Stored data entries
====
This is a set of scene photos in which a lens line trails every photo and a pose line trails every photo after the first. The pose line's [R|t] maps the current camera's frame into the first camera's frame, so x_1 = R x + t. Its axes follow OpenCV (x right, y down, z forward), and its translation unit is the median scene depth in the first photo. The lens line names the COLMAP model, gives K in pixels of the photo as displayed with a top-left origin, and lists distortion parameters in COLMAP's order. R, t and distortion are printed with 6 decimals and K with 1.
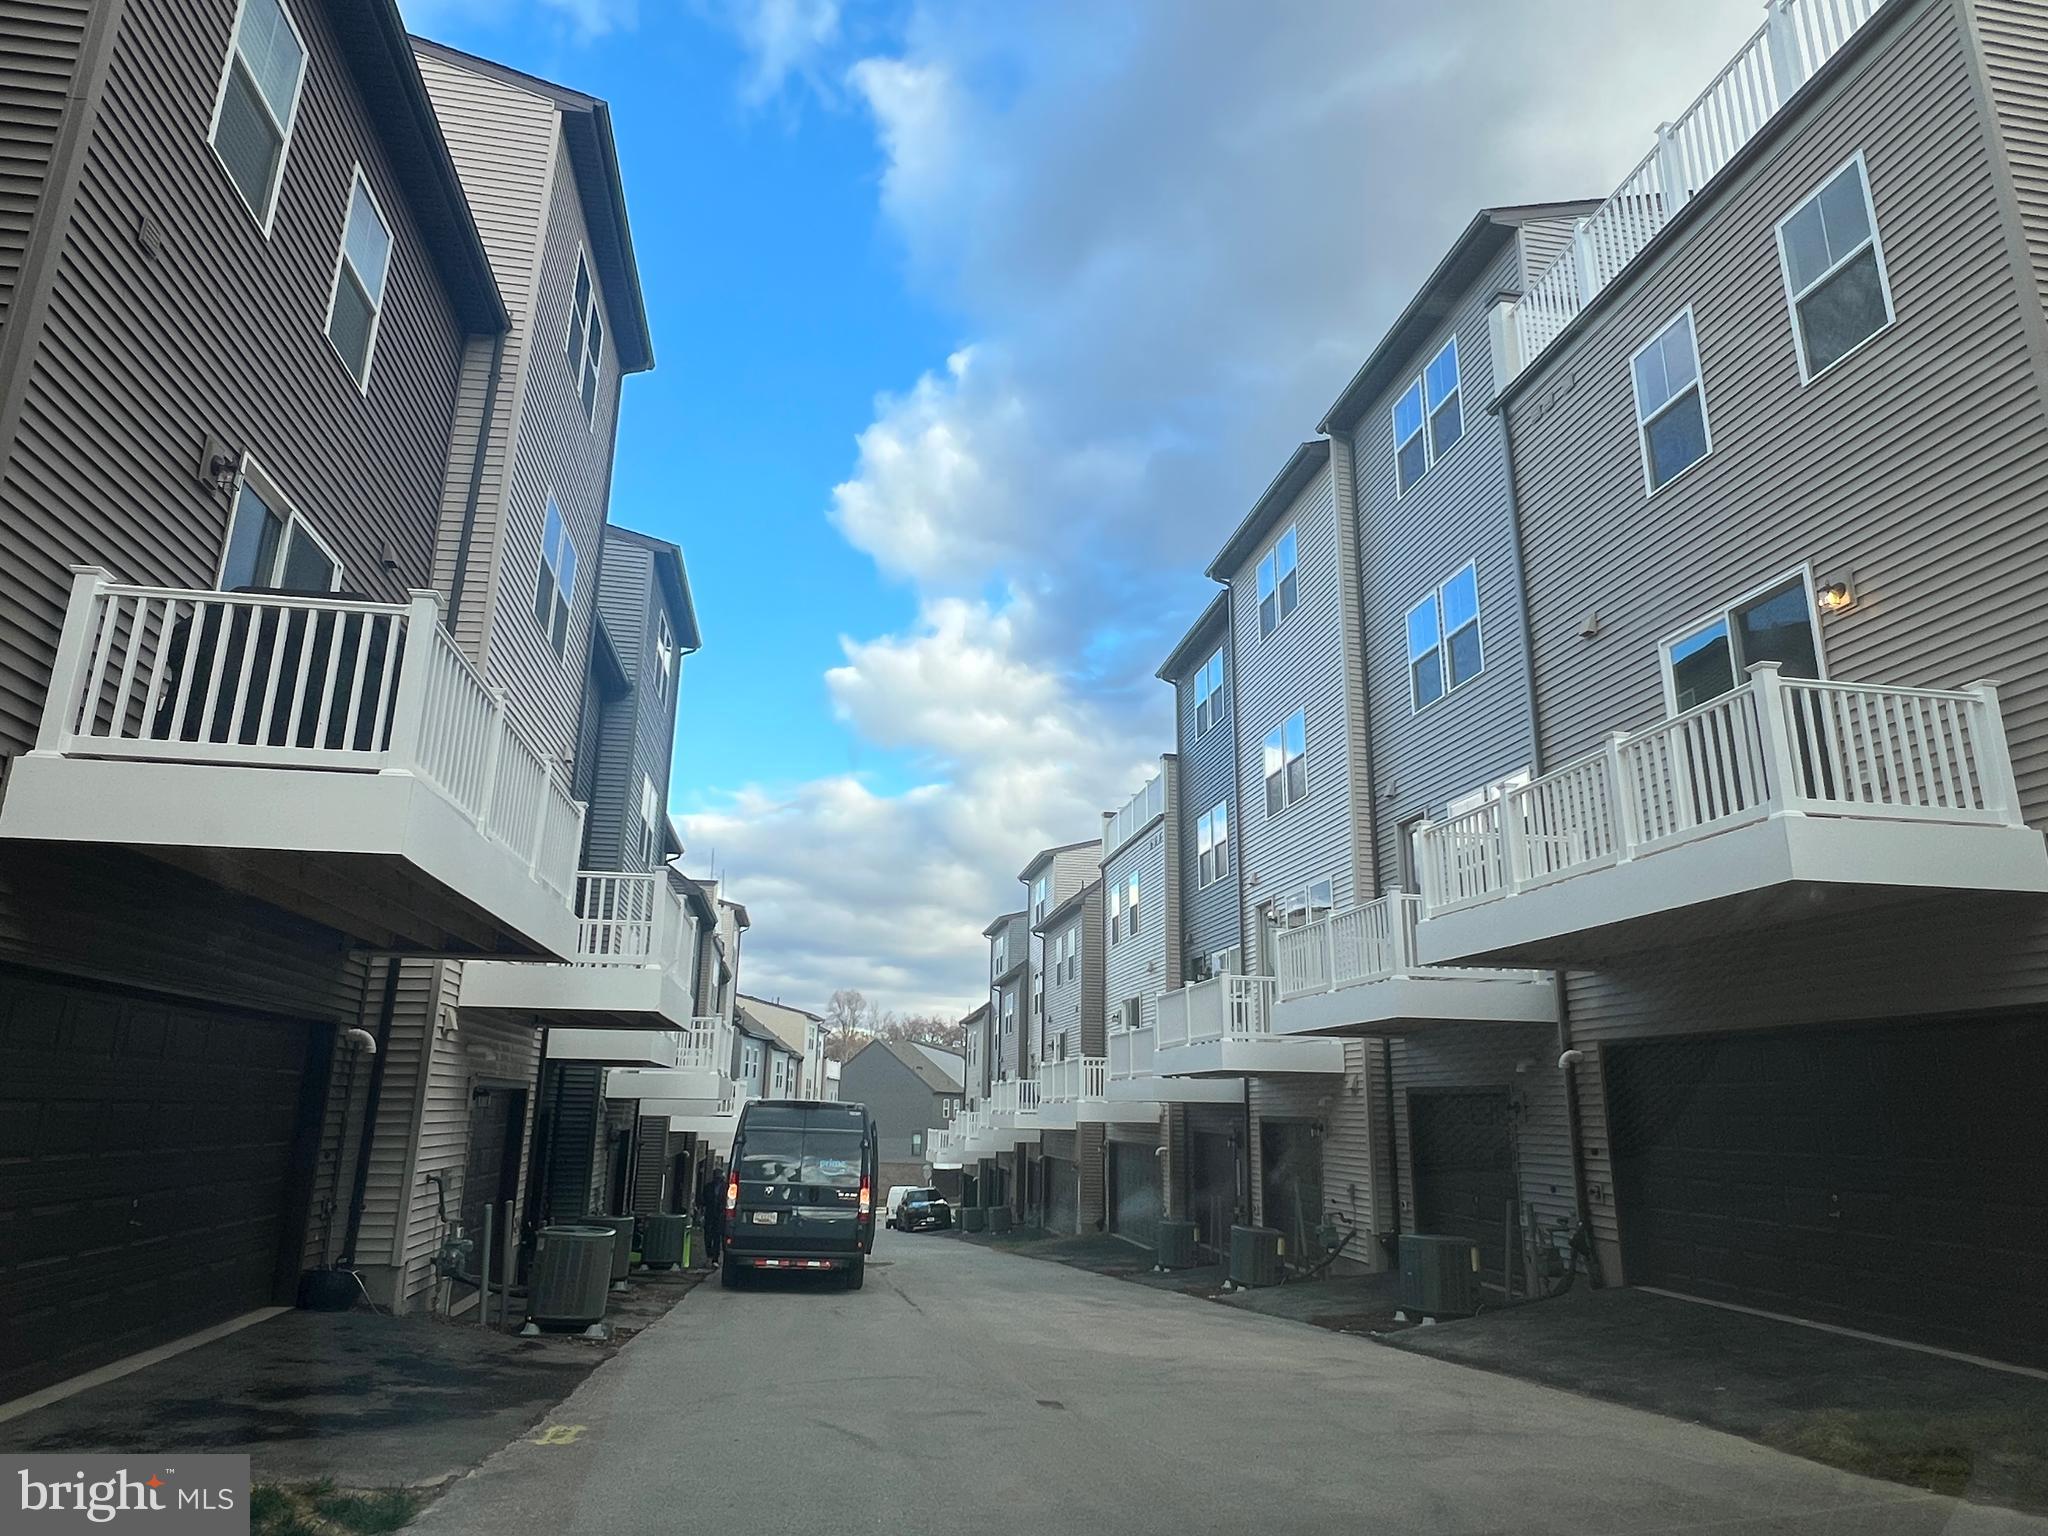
lens RADIAL K [[1264.0, 0, 1017.6], [0, 1264.0, 759.5], [0, 0, 1]] dist [-0.002614, 0.000854]
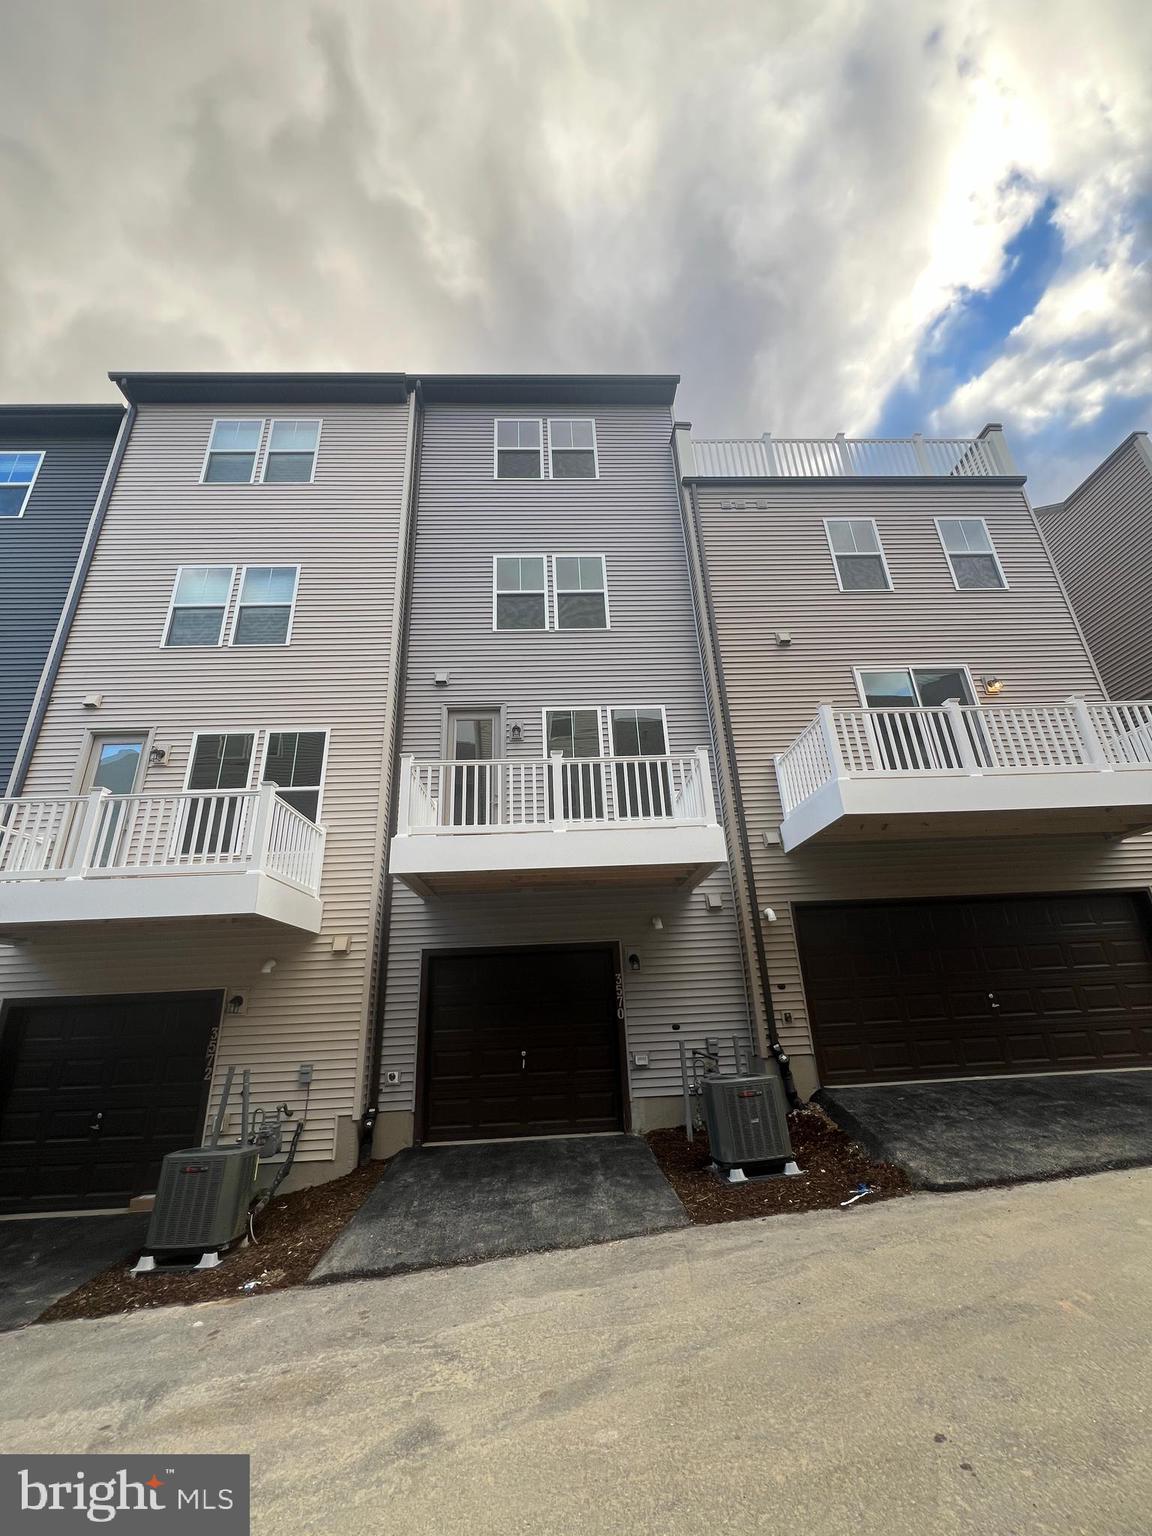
lens RADIAL K [[613.3, 0, 576.9], [0, 613.3, 770.0], [0, 0, 1]] dist [-0.002974, 0.001039]
pose [[0.126802, 0.344480, 0.930191, -0.175936], [-0.218382, 0.924446, -0.312583, 0.265912], [-0.967590, -0.163501, 0.192450, 0.854559]]
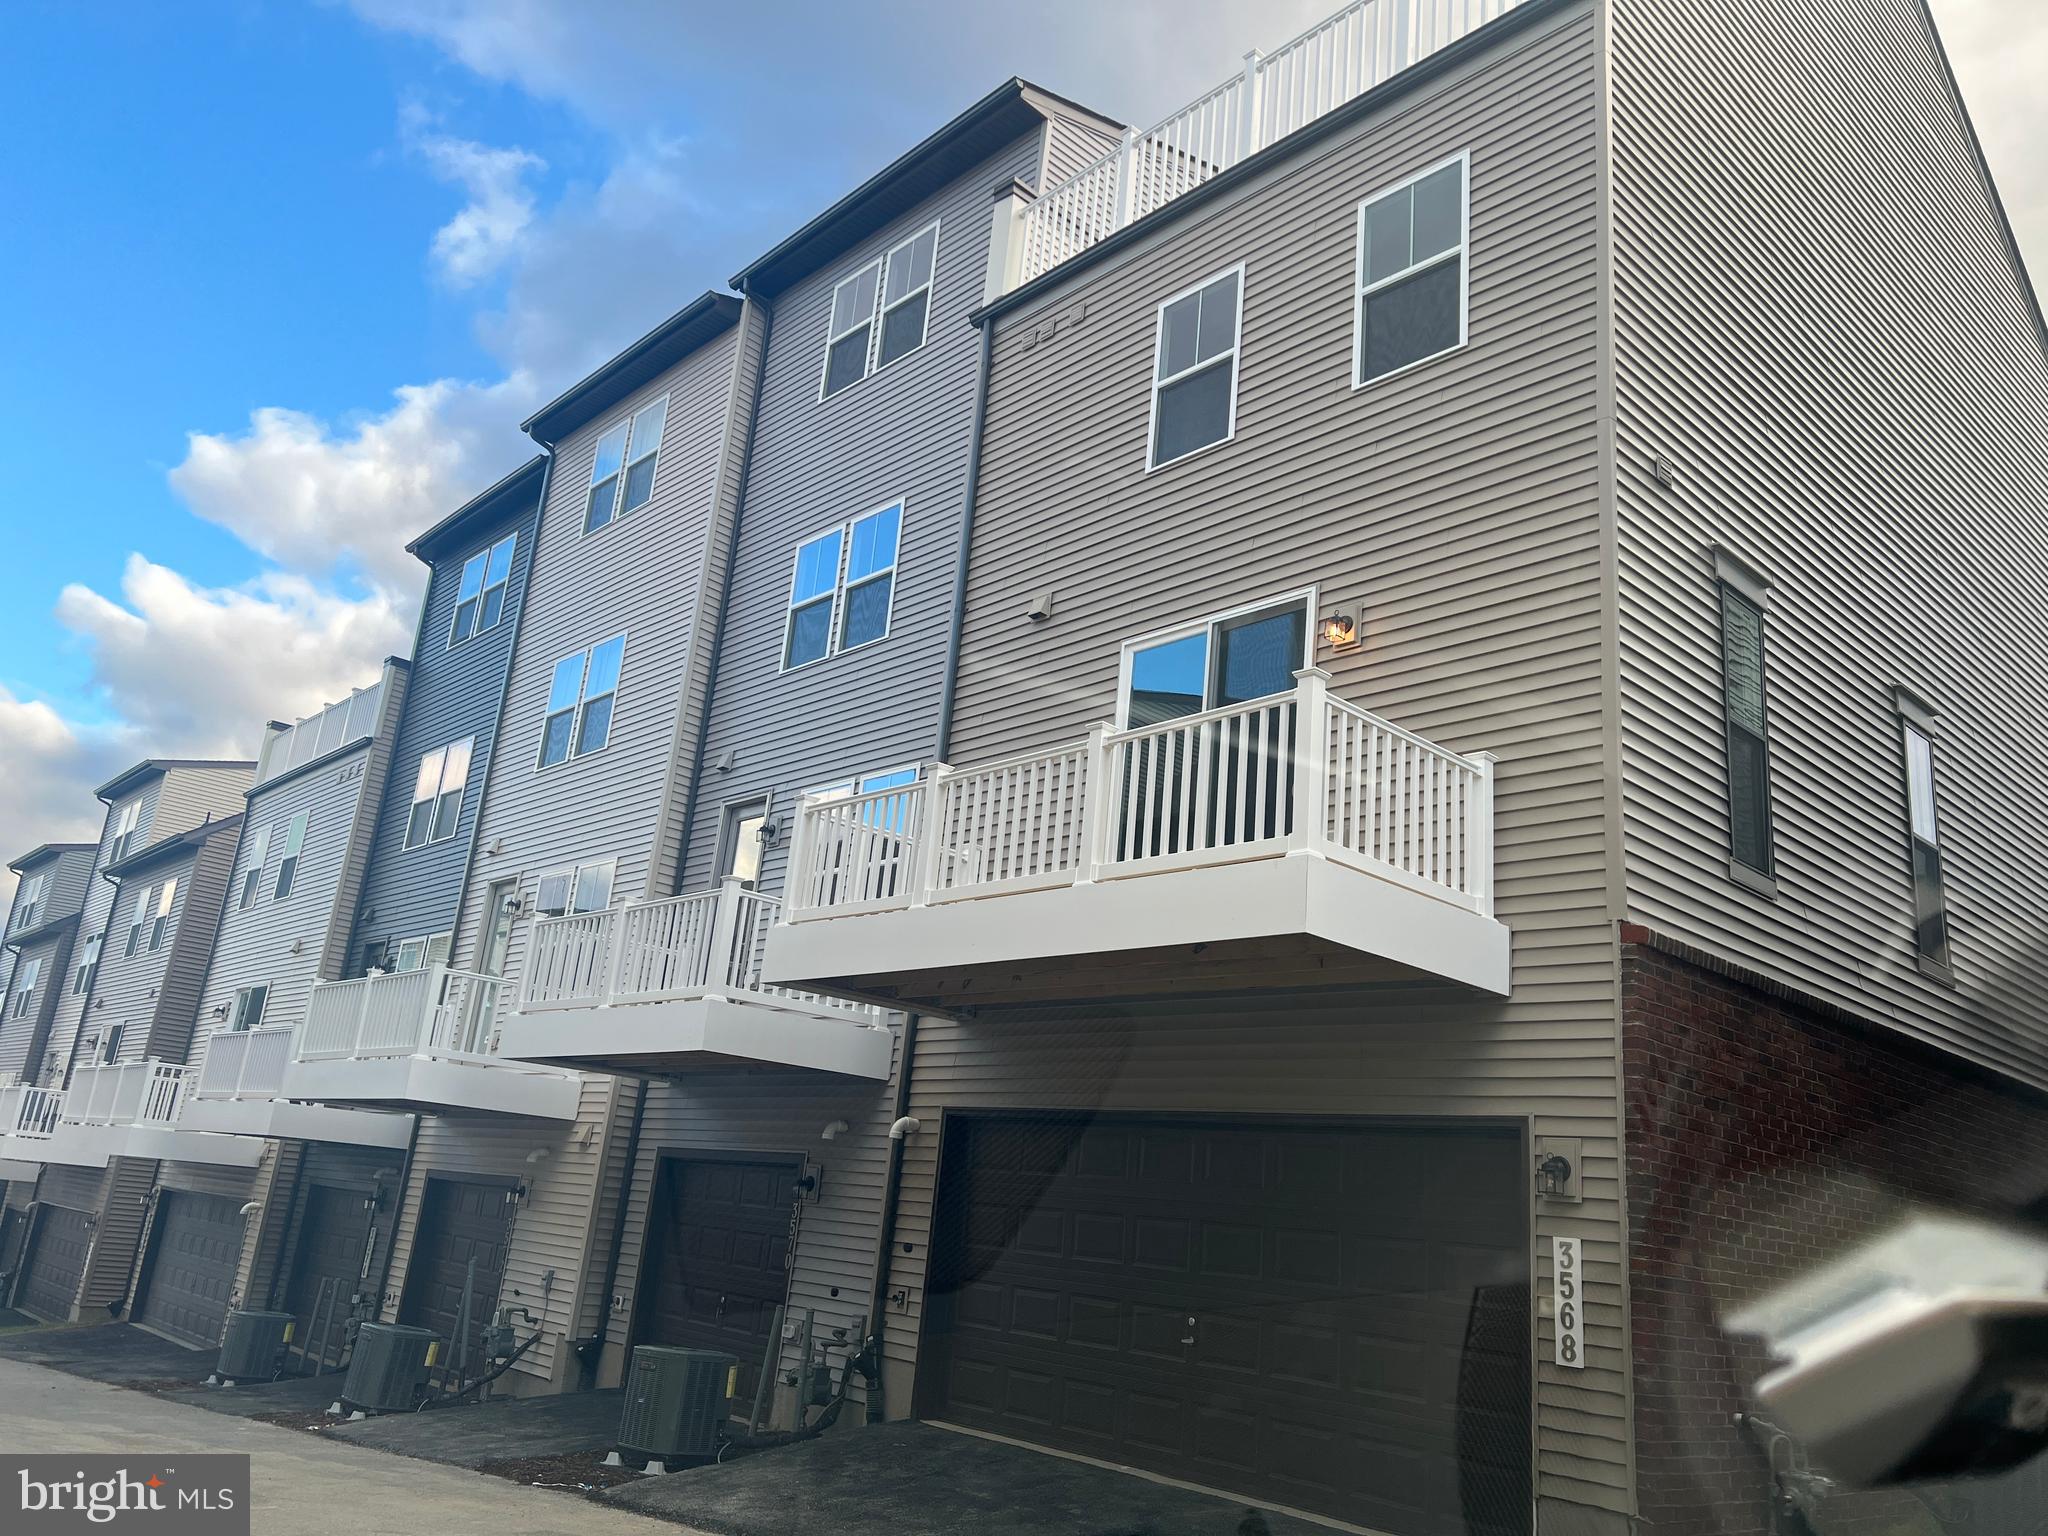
lens RADIAL K [[1533.0, 0, 1025.9], [0, 1533.0, 766.2], [0, 0, 1]] dist [0.060913, -0.068873]
pose [[0.833239, 0.218283, 0.508000, -0.029370], [-0.223134, 0.973386, -0.052263, 0.038976], [-0.505888, -0.069805, 0.859770, 0.116343]]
====
What you will do ::
Render all of the material above as a JSON list of strings, one string per line, with blank lines and the pictures left out.

Result of this task ::
[
  "This is a set of scene photos in which a lens line trails every photo and a pose line trails every photo after the first. The pose line's [R|t] maps the current camera's frame into the first camera's frame, so x_1 = R x + t. Its axes follow OpenCV (x right, y down, z forward), and its translation unit is the median scene depth in the first photo. The lens line names the COLMAP model, gives K in pixels of the photo as displayed with a top-left origin, and lists distortion parameters in COLMAP's order. R, t and distortion are printed with 6 decimals and K with 1.",
  "lens RADIAL K [[1264.0, 0, 1017.6], [0, 1264.0, 759.5], [0, 0, 1]] dist [-0.002614, 0.000854]",
  "lens RADIAL K [[613.3, 0, 576.9], [0, 613.3, 770.0], [0, 0, 1]] dist [-0.002974, 0.001039]",
  "pose [[0.126802, 0.344480, 0.930191, -0.175936], [-0.218382, 0.924446, -0.312583, 0.265912], [-0.967590, -0.163501, 0.192450, 0.854559]]",
  "lens RADIAL K [[1533.0, 0, 1025.9], [0, 1533.0, 766.2], [0, 0, 1]] dist [0.060913, -0.068873]",
  "pose [[0.833239, 0.218283, 0.508000, -0.029370], [-0.223134, 0.973386, -0.052263, 0.038976], [-0.505888, -0.069805, 0.859770, 0.116343]]"
]